Set task: Copy every one of the records below word for word, omitting the pictures.

Available records:
******

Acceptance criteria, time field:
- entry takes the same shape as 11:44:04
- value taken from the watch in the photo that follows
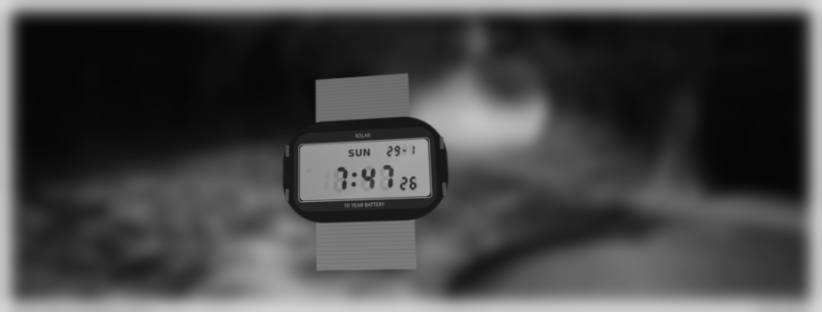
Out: 7:47:26
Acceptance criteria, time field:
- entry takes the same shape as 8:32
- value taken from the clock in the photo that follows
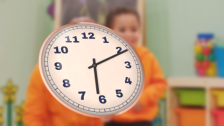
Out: 6:11
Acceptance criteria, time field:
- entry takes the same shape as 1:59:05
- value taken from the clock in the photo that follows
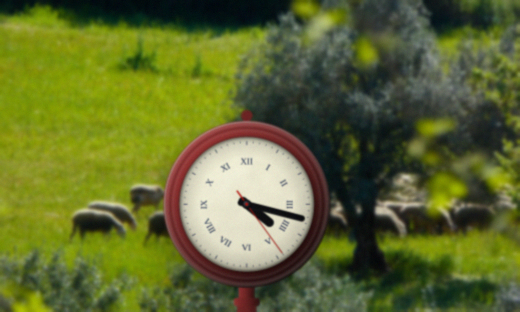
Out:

******

Solution to this problem:
Acceptance criteria, time field:
- entry takes the same shape as 11:44:04
- value taken from the watch in the photo that follows
Out: 7:47:26
Acceptance criteria, time field:
- entry takes the same shape as 8:32
- value taken from the clock in the photo that follows
Out: 6:11
Acceptance criteria, time field:
- entry takes the same shape as 1:59:05
- value taken from the clock in the photo that follows
Out:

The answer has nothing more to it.